◆ Assignment: The records that follow must be repeated verbatim, every one of them.

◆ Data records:
>>>

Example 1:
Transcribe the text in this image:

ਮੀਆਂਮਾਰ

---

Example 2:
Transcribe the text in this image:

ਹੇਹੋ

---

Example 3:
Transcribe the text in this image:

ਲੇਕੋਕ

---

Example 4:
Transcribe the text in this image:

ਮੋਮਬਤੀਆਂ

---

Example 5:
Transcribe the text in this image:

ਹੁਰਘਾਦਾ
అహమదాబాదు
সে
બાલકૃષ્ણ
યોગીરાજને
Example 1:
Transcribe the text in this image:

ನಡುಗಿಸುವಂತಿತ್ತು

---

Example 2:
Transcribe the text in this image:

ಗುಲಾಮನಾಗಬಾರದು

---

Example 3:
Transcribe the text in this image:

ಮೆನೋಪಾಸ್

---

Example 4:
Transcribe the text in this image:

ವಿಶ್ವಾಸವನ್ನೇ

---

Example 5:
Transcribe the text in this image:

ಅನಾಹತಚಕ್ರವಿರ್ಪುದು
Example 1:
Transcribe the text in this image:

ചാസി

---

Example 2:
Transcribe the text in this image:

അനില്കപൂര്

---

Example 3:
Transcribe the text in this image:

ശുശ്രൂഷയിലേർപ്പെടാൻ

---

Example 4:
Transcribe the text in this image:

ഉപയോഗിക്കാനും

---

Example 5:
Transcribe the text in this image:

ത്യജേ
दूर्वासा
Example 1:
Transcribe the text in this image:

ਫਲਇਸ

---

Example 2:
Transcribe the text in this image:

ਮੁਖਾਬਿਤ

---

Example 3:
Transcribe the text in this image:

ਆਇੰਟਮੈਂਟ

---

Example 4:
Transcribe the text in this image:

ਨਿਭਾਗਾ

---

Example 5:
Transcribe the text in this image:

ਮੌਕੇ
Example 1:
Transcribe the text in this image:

<<<

◆ Response:
Example 1:
Transcribe the text in this image:

ਮੀਆਂਮਾਰ

---

Example 2:
Transcribe the text in this image:

ਹੇਹੋ

---

Example 3:
Transcribe the text in this image:

ਲੇਕੋਕ

---

Example 4:
Transcribe the text in this image:

ਮੋਮਬਤੀਆਂ

---

Example 5:
Transcribe the text in this image:

ਹੁਰਘਾਦਾ
అహమదాబాదు
সে
બાલકૃષ્ણ
યોગીરાજને
Example 1:
Transcribe the text in this image:

ನಡುಗಿಸುವಂತಿತ್ತು

---

Example 2:
Transcribe the text in this image:

ಗುಲಾಮನಾಗಬಾರದು

---

Example 3:
Transcribe the text in this image:

ಮೆನೋಪಾಸ್

---

Example 4:
Transcribe the text in this image:

ವಿಶ್ವಾಸವನ್ನೇ

---

Example 5:
Transcribe the text in this image:

ಅನಾಹತಚಕ್ರವಿರ್ಪುದು
Example 1:
Transcribe the text in this image:

ചാസി

---

Example 2:
Transcribe the text in this image:

അനില്കപൂര്

---

Example 3:
Transcribe the text in this image:

ശുശ്രൂഷയിലേർപ്പെടാൻ

---

Example 4:
Transcribe the text in this image:

ഉപയോഗിക്കാനും

---

Example 5:
Transcribe the text in this image:

ത്യജേ
दूर्वासा
Example 1:
Transcribe the text in this image:

ਫਲਇਸ

---

Example 2:
Transcribe the text in this image:

ਮੁਖਾਬਿਤ

---

Example 3:
Transcribe the text in this image:

ਆਇੰਟਮੈਂਟ

---

Example 4:
Transcribe the text in this image:

ਨਿਭਾਗਾ

---

Example 5:
Transcribe the text in this image:

ਮੌਕੇ
Example 1:
Transcribe the text in this image:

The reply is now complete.